[EXTRACTED ENTRIES — start]
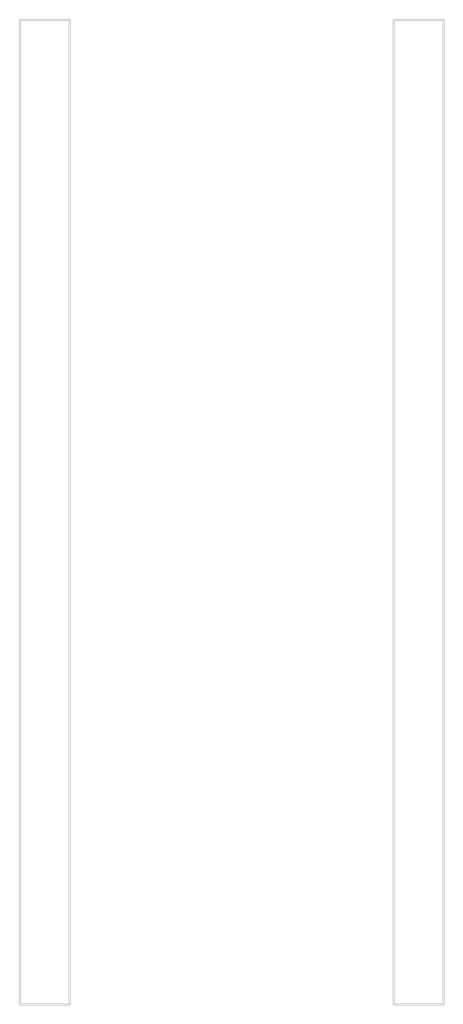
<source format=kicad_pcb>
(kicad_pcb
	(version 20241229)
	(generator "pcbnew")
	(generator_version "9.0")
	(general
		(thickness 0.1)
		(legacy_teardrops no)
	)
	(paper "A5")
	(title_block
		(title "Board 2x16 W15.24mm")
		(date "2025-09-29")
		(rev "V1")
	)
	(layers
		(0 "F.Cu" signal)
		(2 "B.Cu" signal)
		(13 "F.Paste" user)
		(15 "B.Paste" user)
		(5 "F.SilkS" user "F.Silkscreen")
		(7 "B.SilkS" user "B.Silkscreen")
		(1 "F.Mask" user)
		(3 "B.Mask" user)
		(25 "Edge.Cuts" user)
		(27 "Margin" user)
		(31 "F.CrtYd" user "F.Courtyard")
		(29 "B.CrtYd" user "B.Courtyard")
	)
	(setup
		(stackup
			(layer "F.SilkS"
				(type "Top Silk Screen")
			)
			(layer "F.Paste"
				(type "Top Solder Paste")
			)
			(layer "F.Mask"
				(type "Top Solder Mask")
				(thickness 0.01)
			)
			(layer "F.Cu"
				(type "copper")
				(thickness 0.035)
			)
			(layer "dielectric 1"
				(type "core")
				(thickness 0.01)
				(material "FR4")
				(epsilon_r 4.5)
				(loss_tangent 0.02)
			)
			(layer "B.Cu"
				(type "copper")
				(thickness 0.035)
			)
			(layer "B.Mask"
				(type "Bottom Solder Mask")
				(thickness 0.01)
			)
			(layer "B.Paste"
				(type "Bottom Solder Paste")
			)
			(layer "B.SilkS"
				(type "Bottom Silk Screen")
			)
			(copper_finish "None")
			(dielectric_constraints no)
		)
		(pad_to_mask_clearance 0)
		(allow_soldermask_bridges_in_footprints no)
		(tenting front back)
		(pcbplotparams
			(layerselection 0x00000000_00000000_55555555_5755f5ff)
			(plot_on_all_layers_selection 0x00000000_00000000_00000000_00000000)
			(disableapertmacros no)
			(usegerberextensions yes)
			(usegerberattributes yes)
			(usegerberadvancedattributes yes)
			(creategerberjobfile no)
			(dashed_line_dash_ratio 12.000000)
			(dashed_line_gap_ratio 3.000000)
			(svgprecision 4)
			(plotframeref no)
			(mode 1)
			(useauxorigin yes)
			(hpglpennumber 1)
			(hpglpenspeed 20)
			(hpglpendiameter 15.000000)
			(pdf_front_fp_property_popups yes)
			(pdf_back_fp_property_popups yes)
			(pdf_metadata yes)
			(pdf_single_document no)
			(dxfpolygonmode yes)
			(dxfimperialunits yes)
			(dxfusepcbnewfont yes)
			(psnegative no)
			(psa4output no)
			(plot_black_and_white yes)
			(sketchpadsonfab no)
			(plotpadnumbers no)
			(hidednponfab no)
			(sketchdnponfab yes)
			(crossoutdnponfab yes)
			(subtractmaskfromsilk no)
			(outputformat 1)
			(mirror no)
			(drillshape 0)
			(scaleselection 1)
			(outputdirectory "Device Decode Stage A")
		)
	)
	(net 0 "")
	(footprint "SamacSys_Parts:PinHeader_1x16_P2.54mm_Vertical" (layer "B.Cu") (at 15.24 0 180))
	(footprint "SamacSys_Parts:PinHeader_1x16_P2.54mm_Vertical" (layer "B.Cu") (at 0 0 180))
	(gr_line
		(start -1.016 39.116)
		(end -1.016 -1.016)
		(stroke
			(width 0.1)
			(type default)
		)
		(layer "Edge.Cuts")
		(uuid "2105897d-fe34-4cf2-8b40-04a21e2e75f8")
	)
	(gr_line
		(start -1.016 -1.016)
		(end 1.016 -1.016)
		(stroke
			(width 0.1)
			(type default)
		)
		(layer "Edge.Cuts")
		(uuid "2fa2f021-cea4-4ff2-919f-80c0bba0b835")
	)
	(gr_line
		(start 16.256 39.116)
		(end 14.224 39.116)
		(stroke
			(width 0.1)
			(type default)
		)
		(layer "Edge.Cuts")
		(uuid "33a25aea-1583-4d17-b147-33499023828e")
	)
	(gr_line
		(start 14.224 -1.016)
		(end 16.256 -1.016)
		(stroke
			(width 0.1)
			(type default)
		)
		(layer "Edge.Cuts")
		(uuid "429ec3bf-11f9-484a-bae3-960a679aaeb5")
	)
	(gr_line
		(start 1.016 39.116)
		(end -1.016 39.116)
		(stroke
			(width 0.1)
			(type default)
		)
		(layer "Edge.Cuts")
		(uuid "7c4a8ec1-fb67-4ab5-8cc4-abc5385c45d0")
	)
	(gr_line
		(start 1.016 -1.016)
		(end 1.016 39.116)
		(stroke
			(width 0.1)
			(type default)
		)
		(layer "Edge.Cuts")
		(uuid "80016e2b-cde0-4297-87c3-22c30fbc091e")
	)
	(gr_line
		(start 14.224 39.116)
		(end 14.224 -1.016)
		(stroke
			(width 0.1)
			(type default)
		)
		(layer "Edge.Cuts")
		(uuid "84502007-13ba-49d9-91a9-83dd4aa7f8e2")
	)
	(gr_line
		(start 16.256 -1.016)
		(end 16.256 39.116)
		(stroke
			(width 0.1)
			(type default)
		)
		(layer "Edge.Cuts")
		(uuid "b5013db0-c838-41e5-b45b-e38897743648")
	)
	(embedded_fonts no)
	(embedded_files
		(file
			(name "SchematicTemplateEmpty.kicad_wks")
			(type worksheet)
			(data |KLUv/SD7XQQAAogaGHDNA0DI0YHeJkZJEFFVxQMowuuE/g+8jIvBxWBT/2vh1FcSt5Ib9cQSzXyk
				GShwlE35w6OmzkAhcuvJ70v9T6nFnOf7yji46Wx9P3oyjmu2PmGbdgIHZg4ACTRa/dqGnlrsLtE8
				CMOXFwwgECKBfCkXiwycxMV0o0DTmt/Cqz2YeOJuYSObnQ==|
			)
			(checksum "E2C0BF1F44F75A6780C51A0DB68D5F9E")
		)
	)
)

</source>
[EXTRACTED ENTRIES — finish]
### [WHAT IS REQUIRED]
Each line of the data that has the string "CrtYd" should be returned.

### [SOLUTION TO THIS EXERCISE]
		(31 "F.CrtYd" user "F.Courtyard")
		(29 "B.CrtYd" user "B.Courtyard")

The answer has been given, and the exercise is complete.